Some people even have dedicated machines solely for running agents with more dangerous access permissions. Claude Code will ask you for permission to use a tool, but you or LLM will not know precisely what is actually happening under the hood. Use the MCPs you trust or are well-recognized, popular, official, and perhaps open-source. Claude also asks for permission to modify or remove files, run bash commands, etc. For your own sake, read what it’s trying to do, don’t blindly accept everything like its terms of service or end-user agreement.

Summary#

For years, we’ve been building “AI-powered” apps - cramming intelligence into our software like it’s some fancy feature. But MCP flips the script completely. Now we’re not building AI-powered anything. We’re powering AI.

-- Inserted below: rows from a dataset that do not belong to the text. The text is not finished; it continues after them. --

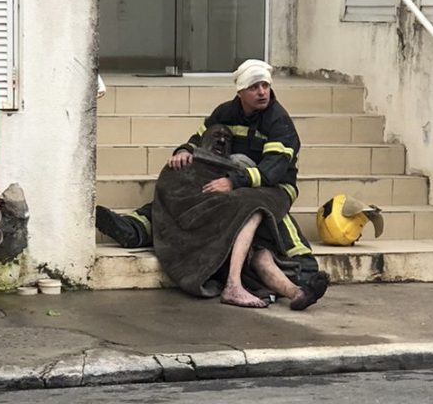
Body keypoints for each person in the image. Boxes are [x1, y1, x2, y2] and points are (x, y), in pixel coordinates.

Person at [97, 59, 328, 309]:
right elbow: (200, 137)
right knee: (188, 190)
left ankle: (261, 281)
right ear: (240, 92)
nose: (262, 92)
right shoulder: (225, 113)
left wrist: (232, 182)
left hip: (274, 187)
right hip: (232, 180)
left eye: (265, 85)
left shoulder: (278, 121)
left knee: (251, 204)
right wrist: (185, 151)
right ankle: (136, 228)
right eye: (254, 87)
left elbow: (272, 170)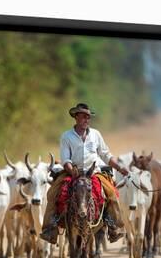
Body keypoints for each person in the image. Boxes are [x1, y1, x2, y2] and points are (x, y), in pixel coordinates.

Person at [39, 103, 126, 245]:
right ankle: (50, 228)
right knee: (53, 193)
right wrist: (70, 169)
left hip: (94, 173)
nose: (86, 119)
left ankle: (113, 226)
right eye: (83, 117)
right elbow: (65, 158)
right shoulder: (67, 136)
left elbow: (106, 155)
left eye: (88, 117)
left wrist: (120, 167)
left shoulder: (96, 134)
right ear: (76, 117)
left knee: (111, 193)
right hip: (72, 172)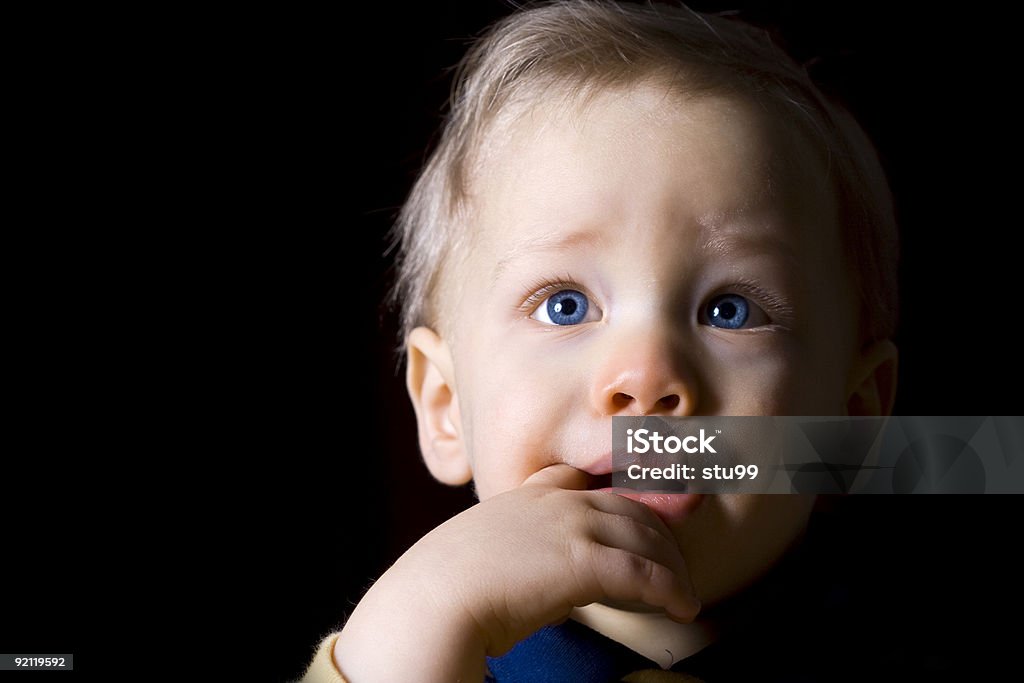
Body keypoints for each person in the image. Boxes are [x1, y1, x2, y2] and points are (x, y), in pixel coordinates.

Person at [303, 1, 899, 680]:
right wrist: (412, 631)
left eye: (730, 310)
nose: (645, 376)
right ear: (444, 405)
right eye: (565, 305)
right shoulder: (429, 649)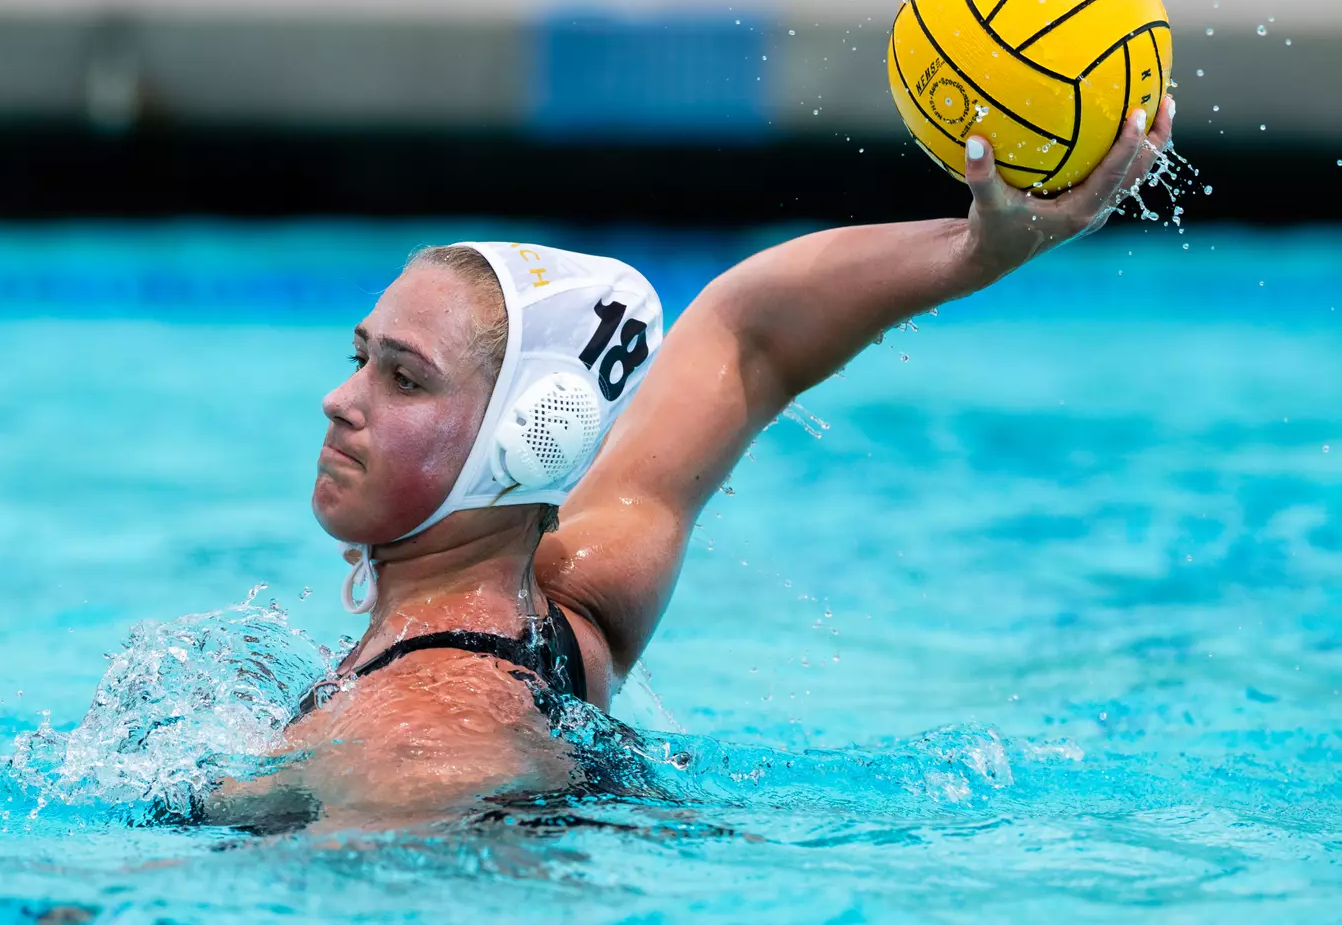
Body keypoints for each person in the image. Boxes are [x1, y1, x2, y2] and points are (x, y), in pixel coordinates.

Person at [203, 104, 1176, 830]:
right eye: (359, 356)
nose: (343, 398)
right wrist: (973, 250)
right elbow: (747, 336)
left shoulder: (419, 742)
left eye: (404, 377)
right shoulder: (576, 604)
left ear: (528, 437)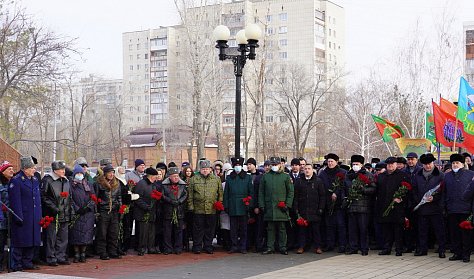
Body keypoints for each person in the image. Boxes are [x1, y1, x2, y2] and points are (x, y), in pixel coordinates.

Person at [9, 156, 42, 272]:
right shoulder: (16, 181)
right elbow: (15, 201)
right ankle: (16, 263)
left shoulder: (35, 180)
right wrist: (18, 216)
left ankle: (27, 261)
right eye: (32, 168)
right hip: (23, 216)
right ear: (25, 168)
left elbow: (38, 200)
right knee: (20, 241)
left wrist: (40, 216)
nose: (34, 170)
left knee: (32, 240)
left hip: (34, 216)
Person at [412, 153, 446, 258]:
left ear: (433, 163)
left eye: (430, 163)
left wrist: (434, 198)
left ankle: (441, 250)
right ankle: (423, 249)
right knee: (422, 230)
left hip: (435, 208)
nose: (428, 166)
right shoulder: (417, 175)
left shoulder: (440, 175)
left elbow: (443, 191)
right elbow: (414, 190)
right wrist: (419, 200)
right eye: (425, 164)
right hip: (422, 207)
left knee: (439, 230)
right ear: (422, 165)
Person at [259, 156, 294, 255]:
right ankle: (270, 247)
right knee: (270, 228)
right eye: (272, 165)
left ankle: (282, 247)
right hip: (269, 207)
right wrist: (262, 205)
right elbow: (261, 192)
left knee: (282, 228)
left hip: (281, 207)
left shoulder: (285, 176)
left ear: (280, 165)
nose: (274, 166)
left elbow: (290, 191)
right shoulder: (266, 176)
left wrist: (287, 204)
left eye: (276, 164)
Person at [375, 157, 409, 256]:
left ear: (396, 164)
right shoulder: (381, 176)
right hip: (384, 206)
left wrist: (401, 199)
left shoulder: (402, 175)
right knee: (386, 229)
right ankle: (387, 248)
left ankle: (399, 249)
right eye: (388, 164)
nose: (390, 165)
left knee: (398, 229)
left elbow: (408, 190)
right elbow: (377, 190)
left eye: (392, 163)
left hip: (397, 207)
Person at [188, 159, 223, 254]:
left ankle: (208, 246)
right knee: (198, 230)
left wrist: (219, 204)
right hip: (198, 209)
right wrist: (190, 206)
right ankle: (197, 246)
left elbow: (220, 194)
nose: (205, 170)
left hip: (211, 209)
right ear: (200, 169)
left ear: (210, 169)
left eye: (207, 169)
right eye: (203, 169)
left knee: (210, 229)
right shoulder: (193, 179)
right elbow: (190, 195)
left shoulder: (216, 180)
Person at [41, 160, 72, 266]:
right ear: (55, 170)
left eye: (64, 169)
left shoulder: (66, 180)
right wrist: (54, 208)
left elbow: (69, 197)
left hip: (64, 212)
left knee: (63, 237)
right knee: (51, 237)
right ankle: (51, 257)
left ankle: (61, 256)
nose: (64, 171)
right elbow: (44, 196)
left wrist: (69, 210)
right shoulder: (47, 180)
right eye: (61, 169)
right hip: (52, 214)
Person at [345, 155, 376, 256]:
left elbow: (373, 189)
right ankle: (353, 247)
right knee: (352, 229)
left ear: (361, 164)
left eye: (357, 164)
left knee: (363, 229)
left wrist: (363, 190)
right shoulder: (348, 175)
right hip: (351, 206)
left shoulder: (368, 175)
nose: (355, 166)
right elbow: (343, 188)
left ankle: (364, 248)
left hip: (363, 206)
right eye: (353, 164)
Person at [294, 163, 325, 254]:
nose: (307, 170)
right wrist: (296, 209)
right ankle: (301, 246)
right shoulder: (299, 181)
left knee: (316, 230)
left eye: (309, 168)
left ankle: (318, 247)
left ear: (312, 170)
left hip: (315, 210)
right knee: (302, 231)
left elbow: (322, 196)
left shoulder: (318, 181)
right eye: (305, 169)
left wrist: (321, 208)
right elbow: (295, 197)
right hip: (303, 210)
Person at [224, 157, 253, 254]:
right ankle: (234, 245)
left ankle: (243, 246)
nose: (237, 167)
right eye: (236, 165)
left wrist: (249, 204)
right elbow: (226, 194)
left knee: (243, 228)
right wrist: (226, 206)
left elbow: (251, 192)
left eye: (239, 165)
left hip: (243, 206)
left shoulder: (247, 177)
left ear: (242, 166)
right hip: (232, 205)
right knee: (233, 228)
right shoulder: (229, 177)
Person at [319, 153, 347, 253]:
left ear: (336, 162)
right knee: (329, 225)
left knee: (340, 224)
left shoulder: (343, 172)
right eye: (328, 161)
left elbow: (344, 186)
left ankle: (342, 245)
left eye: (332, 161)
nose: (330, 163)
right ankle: (329, 244)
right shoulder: (323, 173)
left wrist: (336, 193)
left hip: (339, 203)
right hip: (327, 202)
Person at [449, 154, 474, 262]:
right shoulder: (447, 176)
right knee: (455, 233)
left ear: (462, 164)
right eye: (453, 163)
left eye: (457, 163)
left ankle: (466, 254)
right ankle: (457, 253)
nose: (455, 165)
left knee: (466, 234)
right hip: (452, 208)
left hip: (466, 209)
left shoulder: (470, 175)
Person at [69, 165, 96, 263]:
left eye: (81, 173)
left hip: (87, 213)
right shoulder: (71, 185)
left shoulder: (88, 184)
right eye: (78, 173)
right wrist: (77, 209)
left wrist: (88, 207)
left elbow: (93, 197)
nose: (79, 175)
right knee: (76, 234)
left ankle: (83, 253)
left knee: (86, 234)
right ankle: (76, 254)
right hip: (77, 213)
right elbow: (70, 199)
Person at [94, 164, 122, 260]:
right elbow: (95, 198)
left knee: (114, 232)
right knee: (102, 233)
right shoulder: (99, 183)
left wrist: (120, 207)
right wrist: (97, 212)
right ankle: (102, 252)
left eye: (113, 172)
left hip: (114, 211)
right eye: (109, 172)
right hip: (103, 211)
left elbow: (119, 196)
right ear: (105, 173)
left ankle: (112, 251)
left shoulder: (117, 183)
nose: (111, 174)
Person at [133, 167, 160, 256]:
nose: (157, 177)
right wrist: (146, 206)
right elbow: (137, 197)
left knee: (151, 231)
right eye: (155, 176)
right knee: (143, 232)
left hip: (151, 211)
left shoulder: (154, 185)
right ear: (151, 176)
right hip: (142, 212)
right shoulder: (141, 184)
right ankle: (142, 248)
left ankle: (150, 247)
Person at [161, 167, 188, 255]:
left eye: (177, 176)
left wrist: (179, 201)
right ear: (169, 177)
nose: (176, 178)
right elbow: (162, 196)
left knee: (179, 231)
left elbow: (185, 195)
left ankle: (178, 248)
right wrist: (170, 201)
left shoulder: (183, 185)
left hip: (179, 210)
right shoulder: (164, 185)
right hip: (168, 210)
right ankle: (167, 248)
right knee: (167, 231)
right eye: (174, 176)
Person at [246, 157, 265, 252]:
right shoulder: (245, 175)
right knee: (249, 226)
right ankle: (249, 244)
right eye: (247, 164)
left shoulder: (259, 176)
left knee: (258, 226)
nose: (248, 166)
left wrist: (256, 205)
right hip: (247, 204)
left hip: (256, 204)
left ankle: (258, 245)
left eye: (250, 164)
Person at [0, 161, 14, 272]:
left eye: (12, 169)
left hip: (10, 218)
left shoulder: (12, 183)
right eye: (9, 169)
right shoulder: (1, 184)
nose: (12, 171)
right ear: (3, 171)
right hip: (2, 219)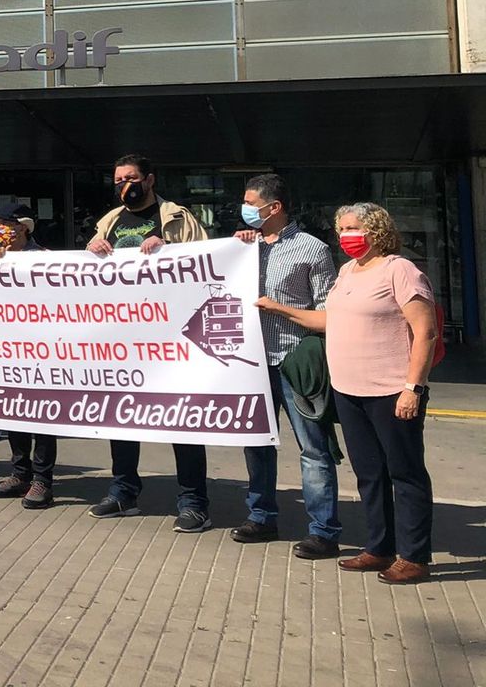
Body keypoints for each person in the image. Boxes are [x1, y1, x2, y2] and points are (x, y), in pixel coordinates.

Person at [258, 202, 437, 585]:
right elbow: (329, 320)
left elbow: (425, 332)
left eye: (352, 228)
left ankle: (415, 555)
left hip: (392, 390)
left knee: (404, 474)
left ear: (376, 229)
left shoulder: (400, 270)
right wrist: (276, 309)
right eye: (340, 229)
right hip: (348, 391)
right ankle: (379, 547)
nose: (344, 236)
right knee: (369, 473)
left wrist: (413, 388)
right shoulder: (347, 271)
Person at [86, 154, 212, 530]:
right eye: (118, 179)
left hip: (172, 341)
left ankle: (193, 502)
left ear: (150, 179)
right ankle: (123, 492)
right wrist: (92, 248)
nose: (125, 184)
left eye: (132, 177)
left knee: (182, 419)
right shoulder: (109, 221)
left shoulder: (177, 218)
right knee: (121, 418)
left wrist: (170, 248)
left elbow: (205, 263)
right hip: (122, 340)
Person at [229, 174, 341, 559]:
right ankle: (260, 516)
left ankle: (323, 530)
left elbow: (328, 313)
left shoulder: (312, 250)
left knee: (313, 449)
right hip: (251, 363)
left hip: (294, 363)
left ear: (273, 207)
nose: (244, 210)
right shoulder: (245, 248)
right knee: (256, 444)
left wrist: (278, 309)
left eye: (250, 203)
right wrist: (237, 247)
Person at [0, 205, 57, 508]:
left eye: (8, 223)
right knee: (14, 411)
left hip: (40, 350)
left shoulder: (43, 257)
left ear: (24, 228)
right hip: (9, 351)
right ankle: (20, 473)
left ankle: (42, 479)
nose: (2, 228)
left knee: (41, 417)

Think about it. Your currency converter isn’t an AI app - it’s a tool that makes AI smarter. Your database connector isn’t running AI - it’s giving AI superpowers.

The Unix folks had it right in 1978: small tools, working together, handling universal interfaces. Except now the “shell” orchestrating everything is Claude, not bash. And instead of piping text between commands, we’re piping live data, API calls, and real-world actions.

We’re not building smarter apps anymore. We’re building the tools that make AI actually useful in the real world. The LLM is becoming the OS, and we’re writing the commands.

The future isn’t AI-powered. The future is powered by the tools we build for AI to use. And this is as exciting as scary.